In Chapters 7, 8, 9, and 10, Davis explores more of Los Angeles’s “Ecology of Fear.” He starts with Pomona, CA, once a thriving suburb, that has turned into a desolate wasteland. Pomona’s “suburban malaise” started when its two main industries left. Without jobs, the area descended into chaos. This phenomenon is not unique to Pomona however. Davis warns that across the nation, there are hundreds of similar suburbs also spiraling from suburban paradise to crabgrass slum.
As suburbs decline, so called “edge cities” increase. Proliferated by federal tax incentives, these cities pull funding out of less economically prosperous neighborhoods, mainly Latino and nonwhite areas.

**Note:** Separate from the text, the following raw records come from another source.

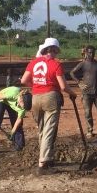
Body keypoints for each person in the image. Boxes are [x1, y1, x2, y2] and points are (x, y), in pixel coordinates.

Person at [20, 38, 77, 174]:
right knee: (49, 130)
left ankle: (47, 158)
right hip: (51, 97)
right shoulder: (56, 64)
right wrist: (73, 93)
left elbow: (23, 80)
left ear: (44, 50)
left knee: (42, 129)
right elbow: (63, 86)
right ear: (55, 50)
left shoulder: (33, 63)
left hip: (35, 98)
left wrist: (36, 86)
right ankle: (43, 164)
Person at [70, 45, 97, 138]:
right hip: (86, 93)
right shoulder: (83, 64)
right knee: (88, 113)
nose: (91, 54)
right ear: (86, 53)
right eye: (89, 52)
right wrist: (79, 82)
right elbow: (72, 73)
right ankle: (89, 131)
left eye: (93, 52)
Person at [0, 86, 32, 153]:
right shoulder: (12, 94)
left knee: (17, 125)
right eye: (22, 106)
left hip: (11, 104)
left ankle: (20, 147)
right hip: (1, 101)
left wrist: (12, 132)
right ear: (21, 99)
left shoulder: (23, 108)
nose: (22, 108)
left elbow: (18, 120)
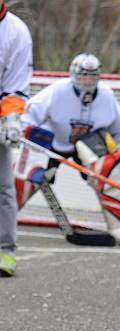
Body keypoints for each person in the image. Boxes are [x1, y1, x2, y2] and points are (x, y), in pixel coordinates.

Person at [20, 53, 120, 246]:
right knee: (24, 175)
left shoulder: (105, 96)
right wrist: (23, 131)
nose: (87, 81)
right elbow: (27, 116)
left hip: (87, 146)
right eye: (83, 75)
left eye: (92, 76)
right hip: (52, 144)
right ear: (73, 75)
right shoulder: (57, 92)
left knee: (109, 164)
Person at [0, 1, 32, 277]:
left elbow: (16, 86)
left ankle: (4, 251)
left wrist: (10, 120)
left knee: (3, 187)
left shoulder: (16, 32)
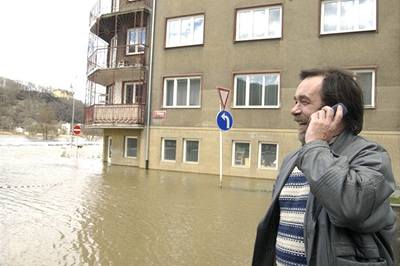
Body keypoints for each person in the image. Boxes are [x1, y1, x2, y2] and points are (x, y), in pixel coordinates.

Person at [252, 68, 397, 266]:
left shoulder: (371, 156)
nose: (294, 110)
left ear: (336, 111)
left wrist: (315, 144)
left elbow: (351, 208)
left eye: (304, 102)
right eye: (295, 101)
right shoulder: (293, 159)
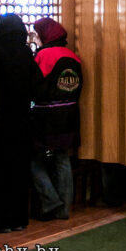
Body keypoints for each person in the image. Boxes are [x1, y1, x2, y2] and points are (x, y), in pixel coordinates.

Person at [0, 13, 47, 232]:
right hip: (22, 121)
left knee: (0, 171)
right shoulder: (25, 54)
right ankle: (18, 219)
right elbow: (38, 87)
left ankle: (1, 220)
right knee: (18, 171)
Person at [31, 16, 83, 220]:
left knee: (33, 158)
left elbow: (35, 85)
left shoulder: (45, 56)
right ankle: (64, 209)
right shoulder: (73, 56)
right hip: (71, 114)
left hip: (47, 116)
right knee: (62, 158)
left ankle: (51, 201)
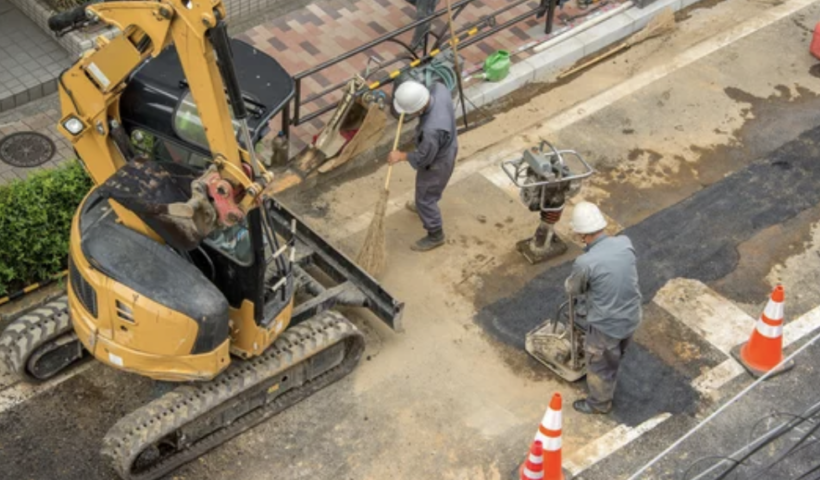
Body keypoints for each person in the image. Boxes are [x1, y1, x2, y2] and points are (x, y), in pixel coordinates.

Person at [564, 202, 642, 415]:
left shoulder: (585, 262)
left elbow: (574, 288)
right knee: (615, 352)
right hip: (632, 315)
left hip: (606, 326)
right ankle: (612, 363)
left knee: (600, 366)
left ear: (581, 234)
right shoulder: (625, 243)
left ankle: (599, 404)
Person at [388, 80, 458, 252]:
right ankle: (424, 206)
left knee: (425, 197)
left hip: (437, 162)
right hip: (449, 145)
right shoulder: (439, 89)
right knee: (428, 191)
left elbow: (423, 159)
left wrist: (401, 156)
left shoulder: (431, 131)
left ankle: (435, 234)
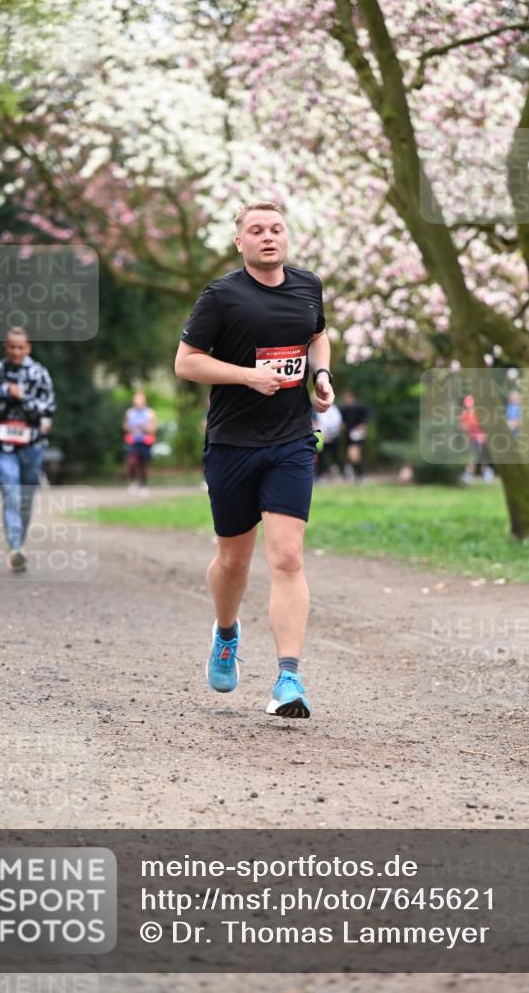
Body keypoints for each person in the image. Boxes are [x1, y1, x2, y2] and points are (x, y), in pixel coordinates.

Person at [174, 200, 334, 719]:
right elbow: (186, 363)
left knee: (287, 557)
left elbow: (317, 335)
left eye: (276, 229)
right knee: (234, 560)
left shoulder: (308, 286)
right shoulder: (221, 297)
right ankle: (226, 633)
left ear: (287, 236)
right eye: (256, 230)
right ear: (239, 241)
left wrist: (321, 376)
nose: (268, 237)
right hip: (232, 445)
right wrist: (247, 376)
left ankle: (289, 678)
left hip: (291, 441)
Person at [0, 327, 56, 573]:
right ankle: (16, 548)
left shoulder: (39, 373)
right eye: (12, 347)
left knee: (26, 498)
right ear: (5, 347)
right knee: (11, 492)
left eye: (21, 347)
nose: (16, 351)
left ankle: (20, 541)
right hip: (1, 442)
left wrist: (21, 397)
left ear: (28, 348)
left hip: (32, 443)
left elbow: (48, 409)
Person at [123, 391, 156, 496]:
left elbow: (153, 428)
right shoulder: (130, 412)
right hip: (133, 441)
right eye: (136, 399)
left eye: (139, 400)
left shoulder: (149, 413)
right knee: (132, 462)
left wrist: (144, 427)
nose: (137, 402)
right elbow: (125, 426)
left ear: (144, 401)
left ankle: (143, 486)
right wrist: (131, 428)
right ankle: (133, 482)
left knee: (143, 465)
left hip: (145, 441)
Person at [459, 394, 494, 483]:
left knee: (482, 458)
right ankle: (469, 475)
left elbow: (485, 425)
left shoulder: (479, 413)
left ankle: (486, 474)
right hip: (471, 438)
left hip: (481, 438)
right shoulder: (465, 414)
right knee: (472, 458)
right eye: (468, 404)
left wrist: (484, 435)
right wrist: (465, 427)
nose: (470, 405)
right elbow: (462, 427)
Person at [340, 390, 369, 481]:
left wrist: (363, 425)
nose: (346, 400)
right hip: (348, 436)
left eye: (347, 398)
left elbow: (367, 416)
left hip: (357, 435)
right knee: (352, 456)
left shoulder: (359, 408)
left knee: (353, 453)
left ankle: (360, 474)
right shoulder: (343, 410)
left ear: (352, 398)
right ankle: (356, 473)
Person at [315, 403, 344, 479]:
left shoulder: (334, 409)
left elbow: (338, 423)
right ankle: (320, 475)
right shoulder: (316, 409)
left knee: (335, 456)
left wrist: (332, 434)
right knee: (321, 456)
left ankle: (343, 473)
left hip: (333, 436)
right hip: (321, 436)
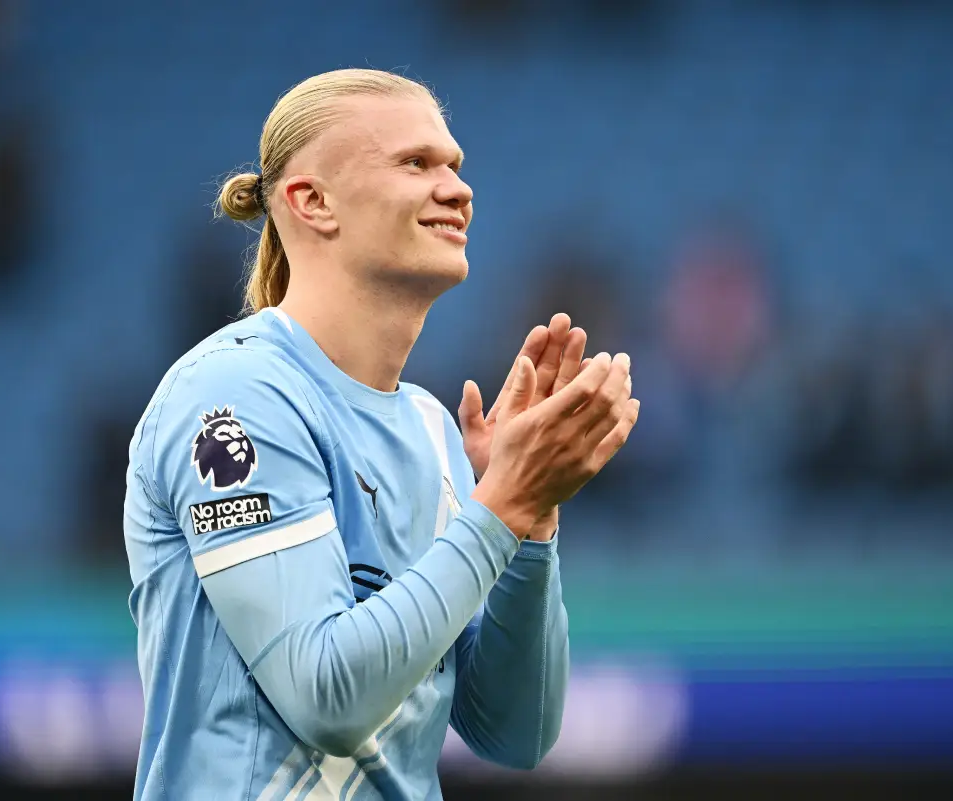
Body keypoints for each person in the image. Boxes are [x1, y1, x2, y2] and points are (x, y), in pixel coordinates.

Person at [123, 68, 639, 801]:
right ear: (313, 201)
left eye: (456, 167)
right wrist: (501, 509)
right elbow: (325, 695)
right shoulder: (235, 396)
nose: (459, 189)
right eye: (416, 163)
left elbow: (517, 731)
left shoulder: (433, 429)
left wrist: (530, 522)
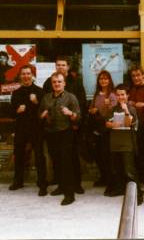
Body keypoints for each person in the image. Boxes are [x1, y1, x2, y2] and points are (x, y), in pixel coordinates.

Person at [43, 56, 86, 194]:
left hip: (72, 126)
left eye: (63, 65)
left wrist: (77, 123)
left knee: (72, 156)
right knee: (58, 158)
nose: (60, 67)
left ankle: (76, 184)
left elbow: (82, 104)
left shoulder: (76, 82)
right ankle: (62, 184)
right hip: (54, 128)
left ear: (67, 67)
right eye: (58, 65)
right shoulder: (48, 83)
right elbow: (46, 102)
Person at [39, 72, 80, 205]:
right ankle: (62, 187)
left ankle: (70, 194)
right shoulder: (46, 98)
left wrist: (70, 113)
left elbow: (78, 117)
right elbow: (39, 116)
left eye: (59, 82)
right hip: (50, 133)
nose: (57, 84)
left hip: (65, 133)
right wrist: (43, 115)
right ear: (52, 84)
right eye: (54, 82)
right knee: (56, 162)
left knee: (66, 163)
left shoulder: (71, 97)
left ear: (64, 83)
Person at [9, 65, 47, 196]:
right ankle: (18, 181)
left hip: (36, 128)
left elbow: (45, 112)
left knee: (39, 156)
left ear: (32, 75)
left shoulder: (40, 91)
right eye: (23, 74)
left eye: (28, 73)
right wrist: (16, 111)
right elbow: (11, 112)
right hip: (21, 128)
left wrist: (36, 102)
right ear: (20, 76)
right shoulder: (16, 92)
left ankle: (42, 184)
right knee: (18, 155)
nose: (26, 76)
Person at [105, 84, 143, 205]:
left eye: (123, 94)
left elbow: (128, 123)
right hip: (115, 143)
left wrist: (125, 110)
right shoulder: (113, 109)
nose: (120, 97)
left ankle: (138, 196)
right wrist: (111, 125)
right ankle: (120, 190)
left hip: (127, 144)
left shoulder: (131, 109)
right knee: (117, 169)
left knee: (130, 171)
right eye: (118, 94)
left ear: (127, 95)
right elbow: (107, 123)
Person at [88, 70, 117, 187]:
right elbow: (91, 109)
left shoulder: (112, 95)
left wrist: (109, 105)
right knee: (99, 155)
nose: (103, 81)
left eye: (106, 78)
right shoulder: (96, 94)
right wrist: (92, 110)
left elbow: (115, 112)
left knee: (107, 156)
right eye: (101, 79)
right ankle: (103, 178)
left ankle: (110, 181)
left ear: (109, 80)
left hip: (108, 129)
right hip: (98, 128)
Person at [128, 66, 144, 185]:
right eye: (133, 76)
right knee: (138, 153)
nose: (136, 78)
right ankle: (142, 178)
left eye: (138, 75)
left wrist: (141, 104)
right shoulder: (133, 89)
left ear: (143, 75)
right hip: (135, 126)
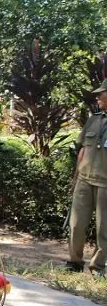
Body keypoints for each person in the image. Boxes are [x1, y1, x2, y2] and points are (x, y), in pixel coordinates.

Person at [67, 79, 107, 277]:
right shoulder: (94, 120)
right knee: (76, 224)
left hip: (105, 184)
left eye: (102, 93)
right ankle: (74, 263)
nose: (98, 97)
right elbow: (82, 150)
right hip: (84, 180)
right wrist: (76, 176)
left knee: (104, 230)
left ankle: (97, 268)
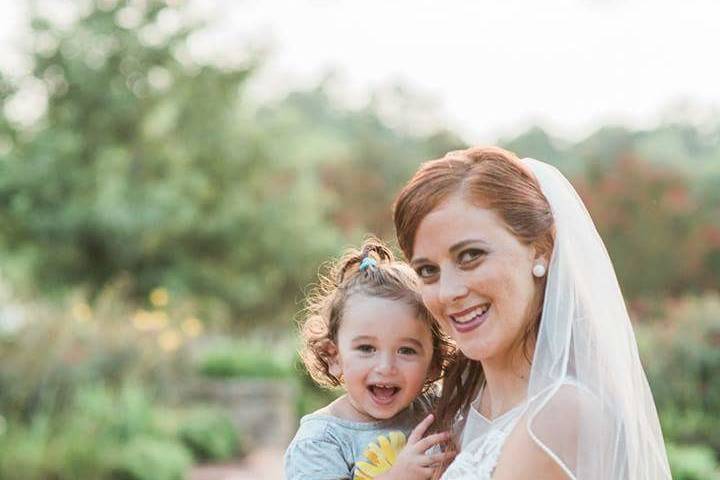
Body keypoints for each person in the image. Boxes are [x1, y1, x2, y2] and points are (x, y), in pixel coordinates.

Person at [392, 147, 671, 479]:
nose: (449, 291)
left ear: (541, 250)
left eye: (470, 256)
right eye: (427, 271)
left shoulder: (559, 417)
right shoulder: (457, 410)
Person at [284, 238, 457, 479]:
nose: (386, 367)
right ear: (333, 357)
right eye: (366, 348)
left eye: (406, 350)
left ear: (433, 364)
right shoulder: (321, 440)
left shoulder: (438, 411)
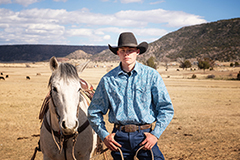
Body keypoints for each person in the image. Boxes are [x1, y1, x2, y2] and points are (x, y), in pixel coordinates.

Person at [88, 32, 174, 160]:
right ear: (118, 53)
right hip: (119, 138)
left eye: (130, 50)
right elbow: (94, 111)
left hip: (145, 135)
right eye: (122, 50)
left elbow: (166, 108)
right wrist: (104, 135)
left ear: (137, 52)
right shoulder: (108, 80)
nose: (126, 54)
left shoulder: (151, 76)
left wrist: (155, 135)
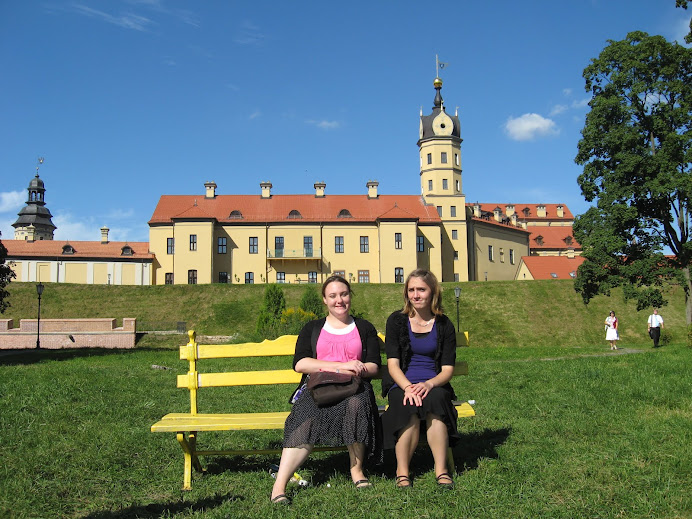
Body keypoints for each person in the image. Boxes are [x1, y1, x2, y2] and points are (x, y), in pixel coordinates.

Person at [270, 275, 382, 505]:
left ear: (350, 296)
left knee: (357, 404)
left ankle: (357, 470)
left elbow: (374, 365)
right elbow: (300, 364)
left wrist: (358, 369)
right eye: (333, 296)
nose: (339, 300)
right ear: (324, 300)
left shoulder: (363, 327)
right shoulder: (312, 328)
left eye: (343, 294)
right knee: (304, 418)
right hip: (319, 387)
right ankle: (279, 485)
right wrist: (341, 366)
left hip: (354, 387)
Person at [381, 269, 460, 489]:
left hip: (433, 383)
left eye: (421, 290)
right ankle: (402, 471)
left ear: (433, 292)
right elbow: (393, 365)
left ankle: (441, 470)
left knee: (435, 402)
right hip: (402, 383)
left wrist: (428, 384)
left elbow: (447, 369)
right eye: (411, 290)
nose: (416, 295)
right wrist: (408, 388)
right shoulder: (397, 321)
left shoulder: (444, 325)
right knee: (409, 406)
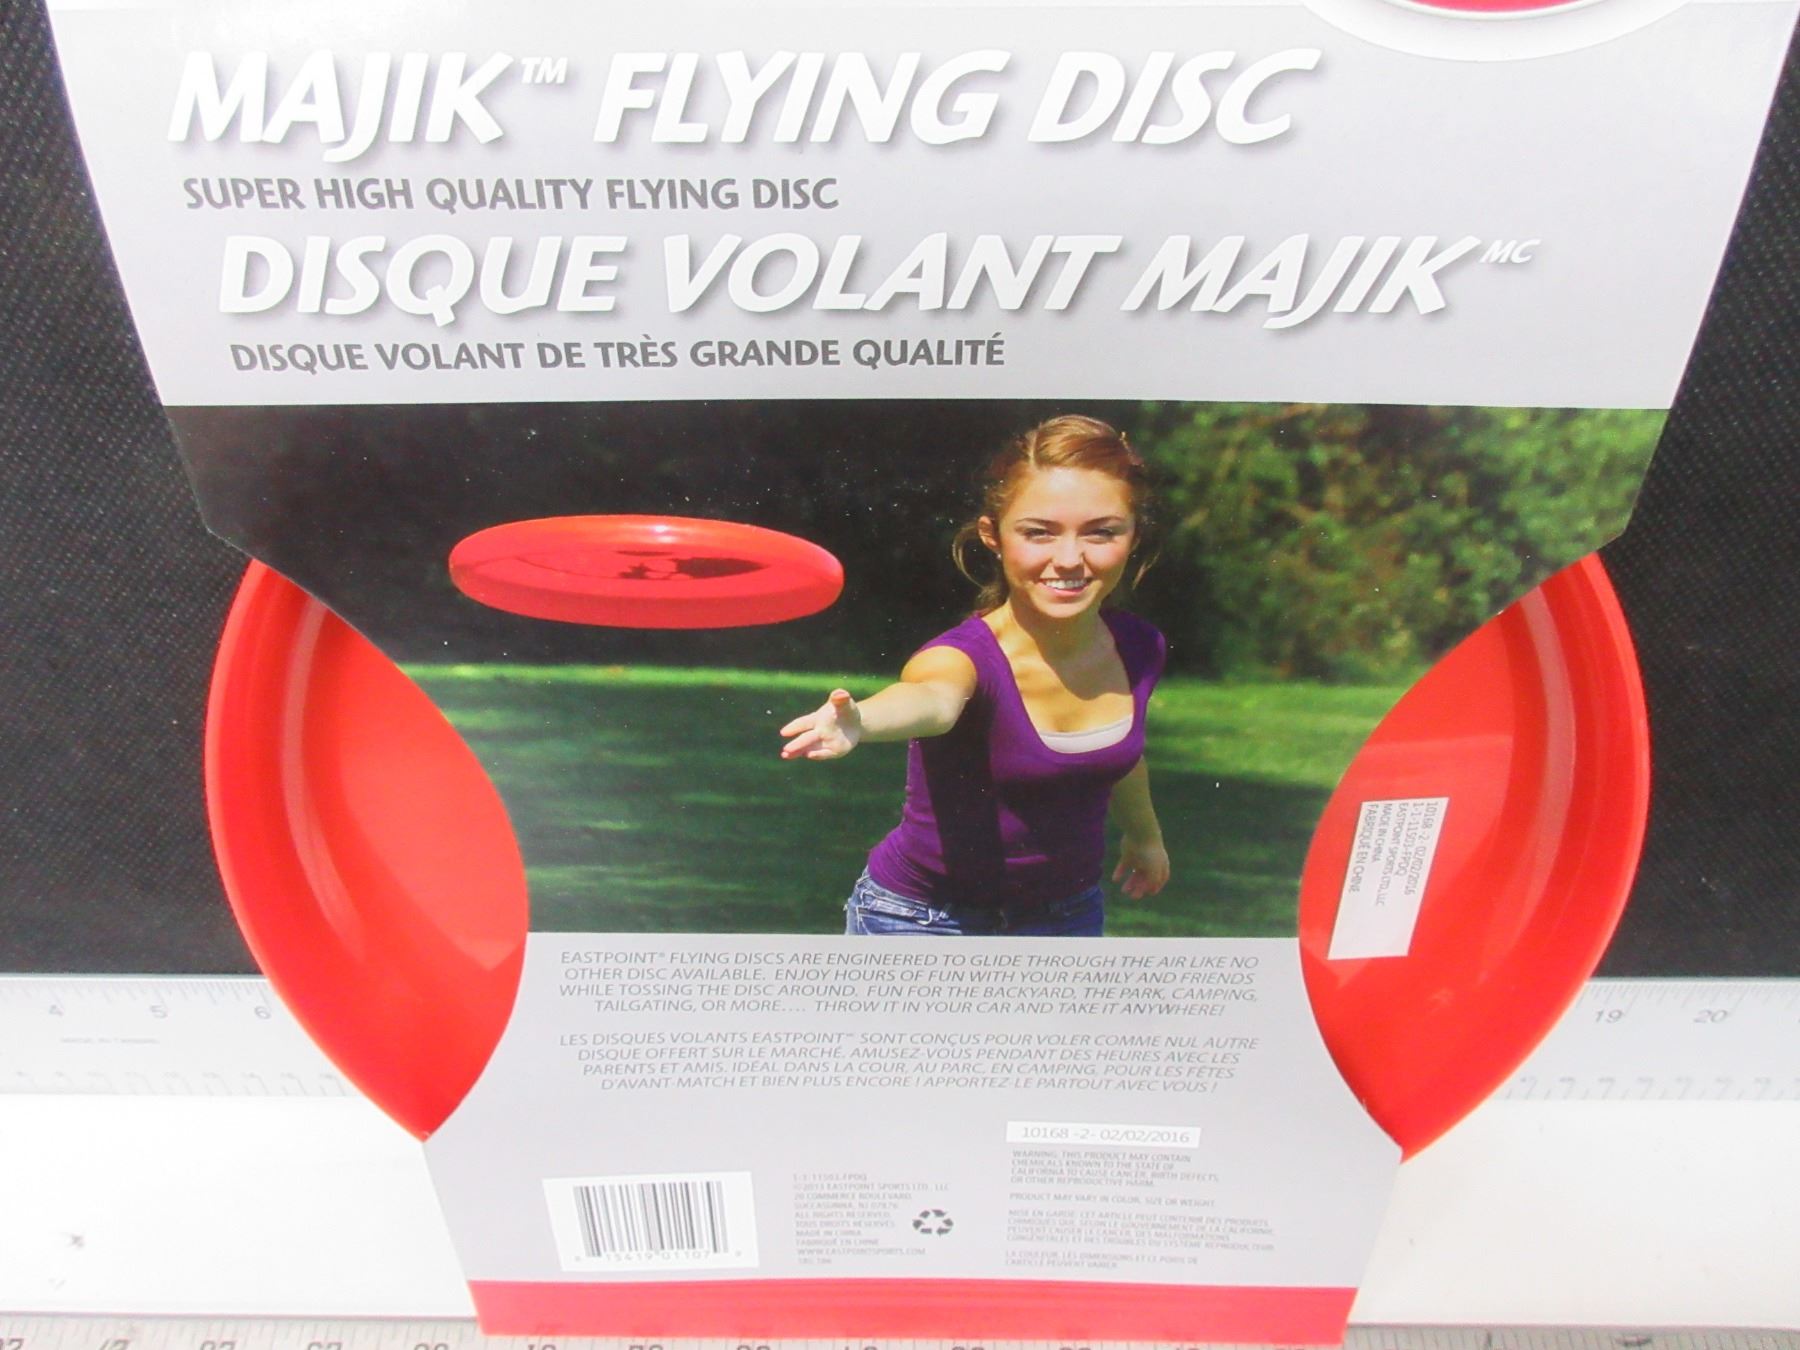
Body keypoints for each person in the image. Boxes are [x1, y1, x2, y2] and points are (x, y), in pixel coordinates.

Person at [780, 414, 1170, 936]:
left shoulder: (1140, 646)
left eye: (1101, 532)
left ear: (1134, 535)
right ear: (993, 535)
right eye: (1038, 533)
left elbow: (1121, 755)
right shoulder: (963, 658)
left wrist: (1145, 838)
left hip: (1066, 916)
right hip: (922, 921)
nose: (1069, 559)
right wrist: (862, 720)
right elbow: (932, 700)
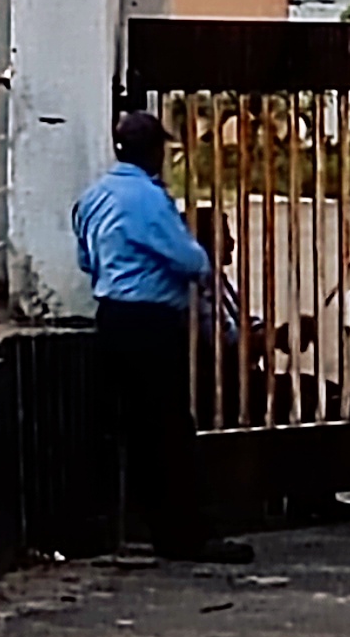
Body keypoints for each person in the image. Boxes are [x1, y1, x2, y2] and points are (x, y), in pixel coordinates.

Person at [72, 107, 242, 562]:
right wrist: (199, 261)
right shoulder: (147, 198)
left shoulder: (93, 197)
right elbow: (190, 260)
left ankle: (132, 528)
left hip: (111, 316)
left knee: (129, 427)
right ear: (153, 152)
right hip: (151, 321)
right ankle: (184, 534)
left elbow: (86, 260)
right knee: (169, 428)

Racial tensions in these areas are only exacerbated by suburban decline. Davis notes the wave of white nationalist violence in the 90s, and he discusses California’s ballooning prison population. Efforts to be tough on crime with three strike laws caused California to be #3 on the list of places with most incarcerated individuals, behind only China and the United States.
Problems that developed over several decades will take decades to fix, but what realistic solutions can California enact? No politician wants to be seen as weak, so many adopt a “tough on crime” policy. Can you name any politician, without looking it up, who has campaigned on reforming the prison system? Was that politician elected?
To what extent can we blame “white flight” for problems in California’s suburbs? Do white people have a special duty to live in specific areas in order to prevent economic collapse?